Sophomore Meghan Oglesby, who met Kor in middle school, came to see her again.
 
“I like how although it was heart-wrenching, it was also light,” she said of Kor’s speech. “It’s such an amazing story and she is so avid about speaking about it.”
Kor said she has learned many things from her life.

“I know as I look at many of your young faces that growing up is very hard,” she said. “I remember it. Everyone wants to figure out how you fit into this big, mixed up world.”

She shared her first lesson: Never give up. Her second was to work against prejudice and to treat people fairly.
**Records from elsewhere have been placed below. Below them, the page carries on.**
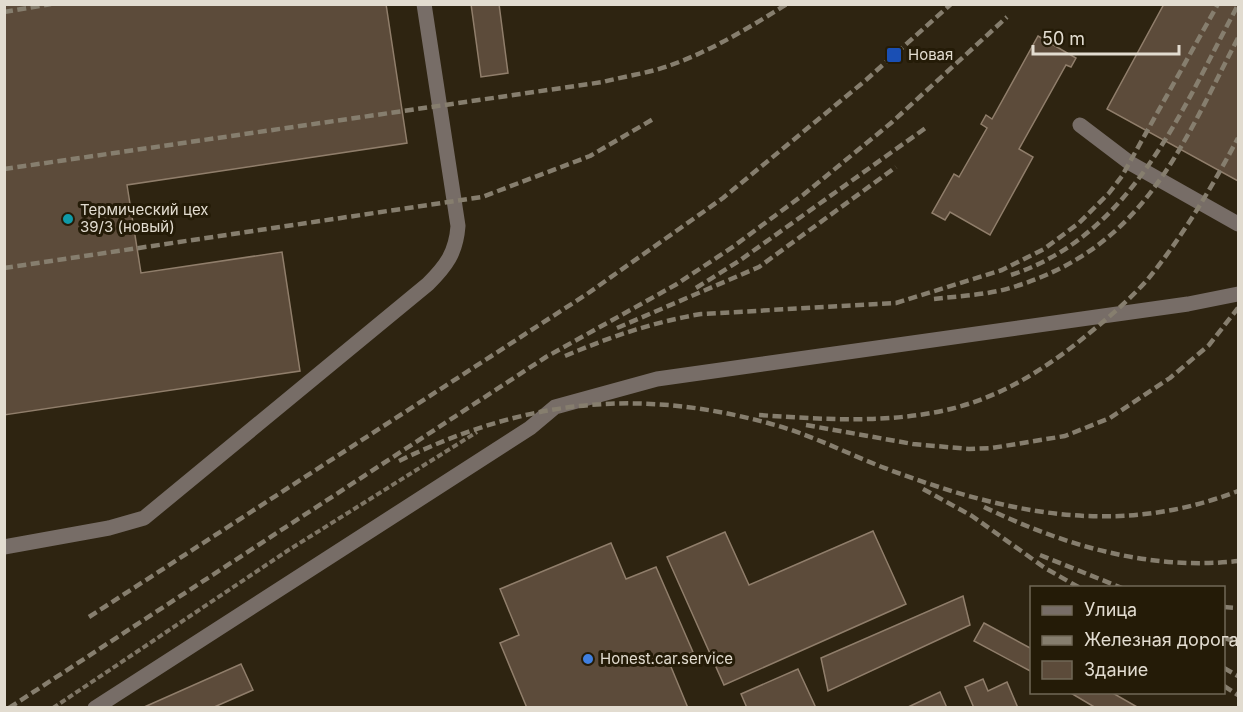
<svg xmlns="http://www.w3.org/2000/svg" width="1243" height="712" font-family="Inter,sans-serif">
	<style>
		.building { fill: #5c4b3a; stroke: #907e6b; stroke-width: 1.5 }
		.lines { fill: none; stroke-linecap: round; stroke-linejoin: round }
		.path { stroke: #7e7565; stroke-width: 4; stroke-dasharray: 6 3; stroke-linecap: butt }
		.minor { stroke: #776d67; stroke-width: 15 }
		.rail { stroke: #867e6e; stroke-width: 4.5; stroke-dasharray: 9 4.5; stroke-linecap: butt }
		.transit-dot { fill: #1a4fb4; stroke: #241b07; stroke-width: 2 }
		.culture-dot { fill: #0f9aa8; stroke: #241b07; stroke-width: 2 }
		.shop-dot { fill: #3f7fe0; stroke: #241b07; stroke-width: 2 }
		.labels { text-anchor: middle; stroke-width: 6; stroke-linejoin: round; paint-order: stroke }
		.poi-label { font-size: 15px; fill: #e2dcd0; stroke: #241b07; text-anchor: start }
	</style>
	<rect width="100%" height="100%" fill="#2e2411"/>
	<!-- building -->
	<g class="building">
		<polygon points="4,4 386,4 407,143 127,185 141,273 282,252 300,371 4,415"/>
		<polygon points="471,4 499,4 508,73 481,77"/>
		<polygon points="1164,4 1238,4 1238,181 1107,109"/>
		<polygon points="1038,36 1076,58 1071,67 1066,65 1019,149 1033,157 990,235 950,212 945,220 932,213 954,174 959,177 987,128 981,124 986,115 992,119"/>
		<polygon points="873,531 906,604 724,685 667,557 725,532 749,585"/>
		<polygon points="611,543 626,579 656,567 693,652 669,662 688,708 527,708 500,643 519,635 500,589"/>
		<polygon points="963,596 970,625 828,691 821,658"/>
		<polygon points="984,623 1032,649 1032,672 974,641"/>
		<polygon points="241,664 253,690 212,708 142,708"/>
		<polygon points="798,669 816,708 747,708 741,694"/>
		<polygon points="983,679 988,691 1007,682 1018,708 974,708 965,687"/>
		<polygon points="940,692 947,708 906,708"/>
		<polygon points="1069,692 1111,692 1139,708 1096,708"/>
	</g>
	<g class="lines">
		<!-- path -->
		<polyline class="path" points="53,708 287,551 477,432"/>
		<!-- minor -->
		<g class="minor">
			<polyline points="1080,125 1130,163 1238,224"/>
			<path d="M4,547L109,528L144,518L428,284C446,266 456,253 458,226L424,4"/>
			<polyline points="95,708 530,428 555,407 657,379 1188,304 1238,294"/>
		</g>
		<!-- rail -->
		<g class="rail">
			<polyline points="4,12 51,4"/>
			<path d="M4,169L603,82C625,76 650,73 671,65C713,50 750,27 787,4"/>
			<polyline points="4,268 482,197 590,156 655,118"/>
			<path d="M1011,275C1133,235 1182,109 1238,5"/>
			<polyline points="696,288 739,261 927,127"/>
			<path d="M934,299C959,296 986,295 1010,288C1143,249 1180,150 1238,38"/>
			<polyline points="617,328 759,267 896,167"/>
			<path d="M565,356C610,337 653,322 701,314L896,303L1002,270L1044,249L1079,223L1109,193L1122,176L1218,4"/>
			<path d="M759,415C817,419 874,423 931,413C997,402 1048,368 1098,326C1115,312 1133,296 1148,279C1183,236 1212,187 1238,138"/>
			<polyline points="806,425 913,444 969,449 992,448 1065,436 1110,418 1170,378 1209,345 1238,308"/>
			<path d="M399,461C522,401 634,387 768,423C807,433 844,452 882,467C1001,512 1115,539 1238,491"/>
			<polyline points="923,489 972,516 1045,568 1080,588"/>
			<path d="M984,507C1063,545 1149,571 1238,561"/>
			<polyline points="1040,555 1122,588"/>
			<polyline points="1224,607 1238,608"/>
			<polyline points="89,617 587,294 723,198 866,80 951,4"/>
			<polyline points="1224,638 1238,642"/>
			<polyline points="1224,668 1238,676"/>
			<polyline points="1224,686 1238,695"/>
			<polyline points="9,708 546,357 677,284 734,246 803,195 891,123 1007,17"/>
		</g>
	</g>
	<!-- markers -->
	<rect class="transit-dot" x="886" y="47" width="16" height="16" rx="3"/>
	<circle class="culture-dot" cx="68" cy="219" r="6"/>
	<circle class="shop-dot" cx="588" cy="659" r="6"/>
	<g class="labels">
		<!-- poi labels -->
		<g class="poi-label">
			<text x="908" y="60">Новая</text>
			<text x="80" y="215">Термический цех<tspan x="80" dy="17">39/3 (новый)</tspan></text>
			<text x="600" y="664">Honest.car.service</text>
		</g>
	</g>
	<!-- border -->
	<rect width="1243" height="712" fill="none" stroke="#e2dcd0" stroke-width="12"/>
	<!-- legend -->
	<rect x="1030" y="586" width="195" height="108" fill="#241b07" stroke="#706857" stroke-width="1.5"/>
	<rect x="1042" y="606" width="30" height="9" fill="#776d67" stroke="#706857" stroke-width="1.5"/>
	<text x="1084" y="616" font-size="18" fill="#e2dcd0">Улица</text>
	<rect x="1042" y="636" width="30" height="9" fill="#867e6e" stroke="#706857" stroke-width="1.5"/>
	<text x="1084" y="646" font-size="18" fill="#e2dcd0">Железная дорога</text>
	<rect x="1042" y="661" width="30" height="18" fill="#5c4b3a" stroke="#706857" stroke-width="1.5"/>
	<text x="1084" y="676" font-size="18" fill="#e2dcd0">Здание</text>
	<!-- scale -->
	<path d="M1033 45v9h146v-9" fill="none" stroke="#e2dcd0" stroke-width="3"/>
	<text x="1042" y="45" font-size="18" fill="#e2dcd0" stroke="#241b07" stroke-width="4.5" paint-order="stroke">50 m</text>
</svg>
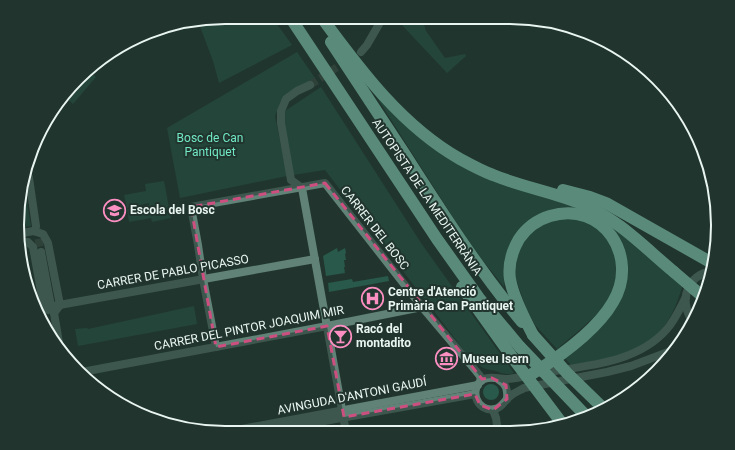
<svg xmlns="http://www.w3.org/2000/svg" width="735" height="450" font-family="Roboto,sans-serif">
  <rect width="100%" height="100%" fill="#21352e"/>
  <g fill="#28594a">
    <path d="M225,17H272L292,45L219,83L213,61L198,21Z"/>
    <path d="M409,18H410L413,23L423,21L426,31L445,58L465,54L466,56L447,73L401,24Z"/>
    <path d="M297,52L315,78L281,101L275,116L287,176L180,198L167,128Z"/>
    <path d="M88,71L96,77L73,104L64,96Z"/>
    <path d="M367,82L447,155L601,217L683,285C679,296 676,307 670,317C650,354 608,358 571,365L563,356L626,280L603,221L539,216L507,256L504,287L480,257L454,219Z"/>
    <path d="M321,87L421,243L514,373C506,375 503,374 496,371C493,370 489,370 486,369C478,366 472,359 466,353L325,170L293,175L283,117L285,111Z"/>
    <path d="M164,181L171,218L152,222L151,218L129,222L127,209L149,205V203L127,208L124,195L146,191L145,184Z"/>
    <path d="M26,196L31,226L18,228L17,225L21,198Z"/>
    <path d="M562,218L582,219L597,227L605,236L615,253L618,272L612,293L603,309L582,328L557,349L535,325L526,308L516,279L515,266L518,251L527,235L543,223Z"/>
    <path d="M337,248L338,252L345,248L346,253L345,254L346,260H344L345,267H344L345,273L326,276L323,256Z"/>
    <path d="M388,276L389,281L329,292L328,283L352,279L353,282Z"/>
    <path d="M194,306L197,324L78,346L75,329L87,328L88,329Z"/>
    <circle cx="491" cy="392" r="8"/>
  </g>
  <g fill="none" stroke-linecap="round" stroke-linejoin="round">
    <g stroke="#3f524b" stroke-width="8" stroke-dasharray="8 4" stroke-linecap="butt">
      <path d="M310,85L348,60"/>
      <path d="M36,227L41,252"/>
    </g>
    <g stroke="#618276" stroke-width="8">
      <path d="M361,52L367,45L382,19L385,18"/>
      <path d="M310,85L297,91L286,99L281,111V123L291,180L302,188L346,432"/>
      <path d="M26,170L29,178L36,226"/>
      <path d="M18,234L33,231L43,234L48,243L60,305L54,313"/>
      <path d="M20,242H28L33,247L44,308L48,310"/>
      <path d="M41,252L51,306L54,313L60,349"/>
      <path d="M37,309L315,259"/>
      <path d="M691,319C679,298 688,276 711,271"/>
      <path d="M216,347L203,279L198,245L191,207L325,183L422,307L476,371L480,376L481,381"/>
      <path d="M82,372L327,326L422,307"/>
      <path d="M541,373C583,366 637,364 667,329C675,320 680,308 686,297"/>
      <path d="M530,375C522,377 514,379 505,379C498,379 491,376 484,379C468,387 476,413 495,409C501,408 504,402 508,398C513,393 519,391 524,388L607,372L631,366L676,349"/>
      <path d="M498,379C506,384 508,389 507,399"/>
      <path d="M493,410L496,418L498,432"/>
      <path d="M231,431L478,385"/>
      <path d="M263,432L475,394"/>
    </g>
    <g stroke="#9ff4d8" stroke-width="12">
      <path d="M290,17L437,239L479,298L520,347"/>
      <path d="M322,18C361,71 402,126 460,159C471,165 482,171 493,175C522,187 553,192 582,204C618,219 644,247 674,272"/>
      <path d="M331,42C355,79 380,116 404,153C441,211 478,269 522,322"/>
      <path d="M563,190L590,197L606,203L712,263"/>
      <path d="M462,287L515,361"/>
      <path d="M532,374C559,357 597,330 613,302C640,257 603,200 550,216C537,220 527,227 519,239C512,251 508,265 510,279C513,296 525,320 533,335"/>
    </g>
    <g stroke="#9ff4d8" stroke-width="12">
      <path d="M674,272L702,296"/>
      <path d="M533,335L567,373L604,409"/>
      <path d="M520,347L587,417"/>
      <path d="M515,361L564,426"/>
    </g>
  </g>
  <path d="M0 0H735V450H0ZM325,183L482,379L492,378L506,385L507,399L493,410L480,405L475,394L344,417L327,326L216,347L191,207Z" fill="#21352e" fill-opacity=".55" fill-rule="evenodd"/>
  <path fill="none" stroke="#cc4f80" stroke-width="3" stroke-dasharray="8 5" stroke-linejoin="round" d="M325,183L482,379L492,378L506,385L507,399L493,410L480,405L475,394L344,417L327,326L216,347L191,207Z"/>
  <defs>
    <symbol id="school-ring" viewBox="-11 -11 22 22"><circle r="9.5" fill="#21352e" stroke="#fc8fc2" stroke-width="1.5"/><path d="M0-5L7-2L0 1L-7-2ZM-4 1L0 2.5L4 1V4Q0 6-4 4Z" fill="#fc8fc2"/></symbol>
    <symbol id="hospital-ring" viewBox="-11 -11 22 22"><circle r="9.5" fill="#21352e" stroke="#fc8fc2" stroke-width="1.5"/><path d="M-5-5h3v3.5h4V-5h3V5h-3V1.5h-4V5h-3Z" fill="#fc8fc2"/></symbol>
    <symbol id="bar-ring" viewBox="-11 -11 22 22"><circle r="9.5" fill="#21352e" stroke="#fc8fc2" stroke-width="1.5"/><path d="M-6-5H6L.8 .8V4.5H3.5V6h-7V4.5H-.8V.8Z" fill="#fc8fc2"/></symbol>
    <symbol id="museum-ring" viewBox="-11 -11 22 22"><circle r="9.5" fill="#21352e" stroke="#fc8fc2" stroke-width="1.5"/><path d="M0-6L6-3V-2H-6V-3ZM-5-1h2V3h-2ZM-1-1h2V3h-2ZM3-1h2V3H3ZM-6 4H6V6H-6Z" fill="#fc8fc2"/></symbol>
  </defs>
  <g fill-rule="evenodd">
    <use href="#school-ring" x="102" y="198" width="25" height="25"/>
    <use href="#hospital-ring" x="360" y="286" width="25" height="25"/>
    <use href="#bar-ring" x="328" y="324" width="25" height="25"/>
    <use href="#museum-ring" x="434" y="346" width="25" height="25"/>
  </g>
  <g text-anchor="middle" stroke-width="4" stroke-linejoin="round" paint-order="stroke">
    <g font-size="12" fill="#71e9c5" stroke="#21352e">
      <text x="210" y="142">Bosc de Can<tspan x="210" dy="14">Pantiquet</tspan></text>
    </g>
    <g font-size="12" fill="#e9f5f1" stroke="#21352e">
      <text transform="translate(427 197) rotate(56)" y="4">AUTOPISTA DE LA MEDITERRÀNIA</text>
      <text transform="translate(375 228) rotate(52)" y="4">CARRER DEL BOSC</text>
      <text transform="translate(173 272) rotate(-10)" y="4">CARRER DE PABLO PICASSO</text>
      <text transform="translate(249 328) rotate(-11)" y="4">CARRER DEL PINTOR JOAQUIM MIR</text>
      <text transform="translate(352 396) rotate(-11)" y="4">AVINGUDA D'ANTONI GAUDÍ</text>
    </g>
    <g font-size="12" font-weight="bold" fill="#e9f5f1" stroke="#21352e" text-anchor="start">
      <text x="130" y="214">Escola del Bosc</text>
      <text x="388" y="296">Centre d'Atenció<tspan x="388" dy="14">Primària Can Pantiquet</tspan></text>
      <text x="356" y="333">Racó del<tspan x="356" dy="14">montadito</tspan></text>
      <text x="462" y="363">Museu Isern</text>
    </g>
  </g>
  <path d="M0 0H735V450H0ZM225 24H510A201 201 0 0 1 711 225V225A201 201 0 0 1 510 426H225A201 201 0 0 1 24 225V225A201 201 0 0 1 225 24Z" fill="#21352e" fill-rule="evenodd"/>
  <path fill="none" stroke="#e9f5f1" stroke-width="2" d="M225 24H510A201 201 0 0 1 711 225V225A201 201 0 0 1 510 426H225A201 201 0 0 1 24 225V225A201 201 0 0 1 225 24Z"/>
</svg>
She demonstrated the effects of this by comparing it to everyone going to a bridge and dropping a rock one at a time into the river.

“Everything we do in our lives every day touches the ripple of another,” she said.

Her last lesson, one that took her the longest to learn, was forgiveness. She said that 17 years ago she would not have believed she would someday forgive the Nazis. Yet she discovered that the power to forgive was something that no one could take away.

“I really think that’s definitely something that more people could benefit from,” Oglesby said.

Junior Paulina Rabell stood in line after the speech, waiting to buy Kor’s book and get her signature.

“The speech was mind-blowing,” she said. “It’s hard to describe it. I felt like crying and then laughing. To forgive the Nazis, that must have taken a lot of courage.”

Kor said forgiving is an act of self-healing, an act of taking control over your life.
“Anger is a seed for war,” she said. “Forgiveness is a seed for peace.”